Il devint célèbre en une soirée, celle du 20 octobre 1889, où fut donné pour la première fois Avant le lever du soleil (Vor Sonnenaufgang). Ce « drame social », comme dit le sous-titre, a pour cadre une famille de paysans enrichis : deux générations d’alcooliques avec, faisant exception, une fille élevée chez les piétistes de Herrnhut. L’ingénieur Loth, venu étudier la vie des travailleurs, qui travaillent justement pour les entreprises de la famille, s’éprend d’Hélène ; mais il renonce à elle quand il voit à quel monde elle est, malgré elle, attachée. À la dernière scène, elle se suicide. Que le jeune Hauptmann ait recueilli la leçon d’Ibsen* ne fait pas de doute, mais il apportait aussi l’expérience de sa jeunesse et un ton pathétique, une capacité égale à faire parler la brute et l’âme la plus délicate chacune son vrai langage. Drame naturaliste ou, du moins, dont les scènes sont tirées de la vie contemporaine et d’une observation précise. La transformation de la société par l’industrie, les problèmes moraux qui en découlent, les conflits — déjà pressentis par Ibsen — entre philanthropie et esprit de possession, tout cela fait une pièce hautement représentative de son temps.
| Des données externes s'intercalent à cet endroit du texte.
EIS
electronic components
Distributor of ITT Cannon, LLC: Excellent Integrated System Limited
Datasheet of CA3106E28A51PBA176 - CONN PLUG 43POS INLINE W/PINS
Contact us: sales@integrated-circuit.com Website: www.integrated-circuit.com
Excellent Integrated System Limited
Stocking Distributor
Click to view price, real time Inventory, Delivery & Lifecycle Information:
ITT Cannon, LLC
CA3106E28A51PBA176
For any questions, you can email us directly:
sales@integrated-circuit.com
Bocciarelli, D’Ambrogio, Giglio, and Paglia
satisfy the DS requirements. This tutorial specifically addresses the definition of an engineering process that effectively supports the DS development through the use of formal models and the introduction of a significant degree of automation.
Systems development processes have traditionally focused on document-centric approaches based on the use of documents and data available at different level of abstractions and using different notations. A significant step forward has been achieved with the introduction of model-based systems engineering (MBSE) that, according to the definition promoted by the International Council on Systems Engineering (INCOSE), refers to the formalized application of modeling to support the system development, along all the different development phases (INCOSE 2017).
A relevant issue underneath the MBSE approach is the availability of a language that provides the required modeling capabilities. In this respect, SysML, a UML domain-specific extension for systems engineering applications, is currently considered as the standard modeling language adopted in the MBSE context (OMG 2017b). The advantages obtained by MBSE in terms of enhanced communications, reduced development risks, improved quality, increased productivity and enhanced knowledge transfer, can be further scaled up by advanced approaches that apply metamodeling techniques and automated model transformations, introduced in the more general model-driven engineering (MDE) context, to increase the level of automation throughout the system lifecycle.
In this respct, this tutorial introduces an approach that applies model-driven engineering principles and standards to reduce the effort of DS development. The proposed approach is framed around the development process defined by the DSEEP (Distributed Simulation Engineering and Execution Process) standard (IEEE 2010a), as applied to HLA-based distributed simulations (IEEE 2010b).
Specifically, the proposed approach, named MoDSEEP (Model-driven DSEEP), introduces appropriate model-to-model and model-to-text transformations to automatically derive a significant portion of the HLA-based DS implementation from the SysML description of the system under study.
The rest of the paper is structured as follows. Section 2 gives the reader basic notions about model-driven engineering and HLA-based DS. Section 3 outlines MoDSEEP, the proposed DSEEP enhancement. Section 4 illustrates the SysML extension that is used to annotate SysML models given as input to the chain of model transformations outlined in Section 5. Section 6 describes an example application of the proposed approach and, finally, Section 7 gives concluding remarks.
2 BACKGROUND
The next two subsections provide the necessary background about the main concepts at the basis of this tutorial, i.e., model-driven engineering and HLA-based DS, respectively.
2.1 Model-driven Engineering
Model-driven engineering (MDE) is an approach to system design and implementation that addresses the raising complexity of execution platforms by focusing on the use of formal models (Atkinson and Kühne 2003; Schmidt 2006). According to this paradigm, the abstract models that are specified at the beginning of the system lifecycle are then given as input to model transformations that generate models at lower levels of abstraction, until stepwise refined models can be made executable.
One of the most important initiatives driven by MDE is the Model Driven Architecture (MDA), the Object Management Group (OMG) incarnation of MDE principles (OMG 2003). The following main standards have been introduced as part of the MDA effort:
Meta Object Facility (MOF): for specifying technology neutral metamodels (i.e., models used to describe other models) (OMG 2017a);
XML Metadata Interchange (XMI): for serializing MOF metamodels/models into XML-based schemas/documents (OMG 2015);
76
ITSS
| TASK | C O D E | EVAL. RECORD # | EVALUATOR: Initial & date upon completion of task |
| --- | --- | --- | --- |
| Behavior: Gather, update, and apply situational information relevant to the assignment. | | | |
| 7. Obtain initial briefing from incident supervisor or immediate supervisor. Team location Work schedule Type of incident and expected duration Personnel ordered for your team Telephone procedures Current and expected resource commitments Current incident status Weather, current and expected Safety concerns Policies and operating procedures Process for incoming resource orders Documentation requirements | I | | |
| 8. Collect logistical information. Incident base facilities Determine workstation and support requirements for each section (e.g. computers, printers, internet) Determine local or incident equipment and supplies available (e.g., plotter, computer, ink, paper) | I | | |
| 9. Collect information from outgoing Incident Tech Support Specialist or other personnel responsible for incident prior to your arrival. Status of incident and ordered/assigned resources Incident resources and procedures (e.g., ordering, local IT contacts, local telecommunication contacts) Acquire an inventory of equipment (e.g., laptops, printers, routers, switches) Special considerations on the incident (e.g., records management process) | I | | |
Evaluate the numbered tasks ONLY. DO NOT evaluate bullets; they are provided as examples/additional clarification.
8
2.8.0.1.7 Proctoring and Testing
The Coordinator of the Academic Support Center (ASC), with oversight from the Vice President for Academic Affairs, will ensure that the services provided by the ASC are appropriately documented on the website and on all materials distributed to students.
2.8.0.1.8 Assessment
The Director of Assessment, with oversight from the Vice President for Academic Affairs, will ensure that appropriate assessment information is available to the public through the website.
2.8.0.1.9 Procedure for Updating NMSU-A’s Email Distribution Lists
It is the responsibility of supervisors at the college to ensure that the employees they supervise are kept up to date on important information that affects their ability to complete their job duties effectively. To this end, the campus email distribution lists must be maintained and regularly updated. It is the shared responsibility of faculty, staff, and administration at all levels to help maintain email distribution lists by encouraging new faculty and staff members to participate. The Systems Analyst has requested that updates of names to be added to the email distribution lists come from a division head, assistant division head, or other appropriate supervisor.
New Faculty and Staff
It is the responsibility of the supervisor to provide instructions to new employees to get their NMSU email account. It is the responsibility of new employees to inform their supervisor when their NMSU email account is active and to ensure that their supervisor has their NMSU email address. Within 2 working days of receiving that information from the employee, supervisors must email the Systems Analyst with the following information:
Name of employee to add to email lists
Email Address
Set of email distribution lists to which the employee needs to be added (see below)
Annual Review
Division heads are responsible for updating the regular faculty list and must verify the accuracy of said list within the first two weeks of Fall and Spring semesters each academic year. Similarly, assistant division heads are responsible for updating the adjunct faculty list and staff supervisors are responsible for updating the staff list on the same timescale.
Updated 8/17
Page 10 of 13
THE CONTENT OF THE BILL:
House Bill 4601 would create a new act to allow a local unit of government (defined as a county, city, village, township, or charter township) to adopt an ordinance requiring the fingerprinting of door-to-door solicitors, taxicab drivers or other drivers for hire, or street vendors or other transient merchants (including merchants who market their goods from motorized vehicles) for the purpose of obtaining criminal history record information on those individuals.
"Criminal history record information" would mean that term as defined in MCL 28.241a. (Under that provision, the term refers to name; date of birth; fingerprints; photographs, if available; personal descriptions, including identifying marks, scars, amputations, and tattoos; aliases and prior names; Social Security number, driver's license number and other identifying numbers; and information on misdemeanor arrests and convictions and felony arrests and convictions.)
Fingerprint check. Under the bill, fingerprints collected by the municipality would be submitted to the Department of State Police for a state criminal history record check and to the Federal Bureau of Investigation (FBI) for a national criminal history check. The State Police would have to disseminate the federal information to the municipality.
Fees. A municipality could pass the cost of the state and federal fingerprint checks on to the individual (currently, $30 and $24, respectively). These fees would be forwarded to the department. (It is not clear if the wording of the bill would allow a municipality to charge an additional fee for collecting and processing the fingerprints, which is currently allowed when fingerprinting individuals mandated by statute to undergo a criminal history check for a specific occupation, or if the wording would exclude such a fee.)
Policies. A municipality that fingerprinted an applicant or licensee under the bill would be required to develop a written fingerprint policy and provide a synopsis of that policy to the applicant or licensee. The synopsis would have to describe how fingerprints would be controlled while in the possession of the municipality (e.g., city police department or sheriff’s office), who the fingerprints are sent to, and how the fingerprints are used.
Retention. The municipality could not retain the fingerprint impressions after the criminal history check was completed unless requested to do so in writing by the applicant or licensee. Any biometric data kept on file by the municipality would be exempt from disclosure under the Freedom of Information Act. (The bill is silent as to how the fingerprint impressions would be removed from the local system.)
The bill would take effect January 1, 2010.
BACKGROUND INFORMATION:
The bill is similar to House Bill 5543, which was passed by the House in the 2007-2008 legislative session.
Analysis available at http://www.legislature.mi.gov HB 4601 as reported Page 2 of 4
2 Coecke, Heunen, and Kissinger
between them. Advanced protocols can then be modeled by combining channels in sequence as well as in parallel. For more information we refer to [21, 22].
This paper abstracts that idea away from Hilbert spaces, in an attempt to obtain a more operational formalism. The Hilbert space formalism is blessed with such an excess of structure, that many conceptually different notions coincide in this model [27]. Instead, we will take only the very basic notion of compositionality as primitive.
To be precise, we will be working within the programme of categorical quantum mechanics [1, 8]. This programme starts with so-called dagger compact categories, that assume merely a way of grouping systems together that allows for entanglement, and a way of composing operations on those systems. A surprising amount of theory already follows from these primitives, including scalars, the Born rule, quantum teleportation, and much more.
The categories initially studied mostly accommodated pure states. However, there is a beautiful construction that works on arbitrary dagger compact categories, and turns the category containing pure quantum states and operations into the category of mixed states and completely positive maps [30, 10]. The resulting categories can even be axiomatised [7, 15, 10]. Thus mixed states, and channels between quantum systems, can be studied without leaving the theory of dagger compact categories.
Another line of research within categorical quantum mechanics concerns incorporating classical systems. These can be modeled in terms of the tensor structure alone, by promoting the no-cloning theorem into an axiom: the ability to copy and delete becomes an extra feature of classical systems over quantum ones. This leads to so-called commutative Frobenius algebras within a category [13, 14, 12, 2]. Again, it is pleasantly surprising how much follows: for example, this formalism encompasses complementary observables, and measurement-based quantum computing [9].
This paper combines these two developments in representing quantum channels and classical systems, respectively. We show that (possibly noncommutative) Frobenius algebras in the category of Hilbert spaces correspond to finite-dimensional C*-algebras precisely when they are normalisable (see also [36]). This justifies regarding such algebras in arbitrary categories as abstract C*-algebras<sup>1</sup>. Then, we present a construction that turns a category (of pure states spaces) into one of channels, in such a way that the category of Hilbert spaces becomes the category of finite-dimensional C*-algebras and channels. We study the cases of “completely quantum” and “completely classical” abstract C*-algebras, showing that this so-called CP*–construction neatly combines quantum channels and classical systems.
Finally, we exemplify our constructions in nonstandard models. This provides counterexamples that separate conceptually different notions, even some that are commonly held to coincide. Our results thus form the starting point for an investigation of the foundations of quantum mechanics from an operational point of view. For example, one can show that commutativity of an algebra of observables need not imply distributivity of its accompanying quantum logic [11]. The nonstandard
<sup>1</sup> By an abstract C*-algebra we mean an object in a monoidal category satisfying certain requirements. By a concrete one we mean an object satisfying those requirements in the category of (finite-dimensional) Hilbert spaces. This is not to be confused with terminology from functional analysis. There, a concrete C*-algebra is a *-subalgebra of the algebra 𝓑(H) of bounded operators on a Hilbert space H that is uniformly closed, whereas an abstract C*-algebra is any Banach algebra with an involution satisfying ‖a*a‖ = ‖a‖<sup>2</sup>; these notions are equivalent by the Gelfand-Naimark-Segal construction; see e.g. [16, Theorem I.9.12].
Trois ans plus tard, en 1892, les Tisserands (Die Weber) confirmaient la réputation de Hauptmann par leurs dialogues pathétiques, sombres, criants de vérité : la vie des tisserands silésiens, évoquée à partir de la peinture de la révolte de 1844, était montrée dans toute sa dureté, mais aussi la volonté affirmée de ne pas supporter toujours la misère séculaire.

En même temps, une autre veine, plus secrète, affleurait, celle du conte, de la légende avec ses touchantes figures symboliques : dans Hanneles Himmelsfahrt (l’Ascension de Hannele, 1893) aussi bien que dans Und Pippa tanzt (1906), une jeune fille rêveuse et malheureuse, dans un milieu dégradé ou débauché, incarne l’aspiration vers autre chose, voire vers une transcendance. Avec Die versunkene Glocke (la Cloche au fond des eaux, 1896), le contraste était devenu si fort que l’auteur, avec ses pièces « naturalistes », fut accusé de se renier.

Son talent multiple, son sens instinctif de la vie passaient outre, allègrement, comme le montrent deux comédies : College Crampton (1892) et Der Biberpelz (le Manteau de castor, 1893). La seconde est si réussie qu’elle demeure au répertoire : les petits-bourgeois de Berlin n’ont jamais été mieux représentés.

Viennent ensuite des pièces historiques comme Florian Geyer (1896) et Rose Bernd (1903), puis un « mystère », Der arme Heinrich (le Pauvre Henri, 1902) et, de nouveau, une « tragicomédie » noire, Die Ratten (les Rats, 1911). Deux grands romans contrastés à la manière de Nietzsche, car on y retrouve quelque chose comme l’opposition entre l’aspiration apollinienne à l’esprit pur et l’ivresse dionysiaque, confirment que l’auteur puise à des sources diverses et maîtrise tous les registres de l’écriture : le premier, le Fou de Dieu Emmanuel Quint (Der Narr in Christo Emanuel Quint), est de 1910 ; le second, l’Hérétique de Soana (Der Ketzer von Soana), écrit entre 1911 et 1917, a été publié en 1918.

Prix Nobel de littérature en 1912, Hauptmann connut la célébrité mondiale quand l’Allemagne wilhelmienne était au faîte de sa prospérité et de sa puissance.

La seconde partie de sa carrière fait de lui une valeur établie et reconnue de la république de Weimar. Hauptmann connaît le Reich hitlérien un peu comme Goethe, du haut de son Olympe, avait jugé la guerre de libération de 1813.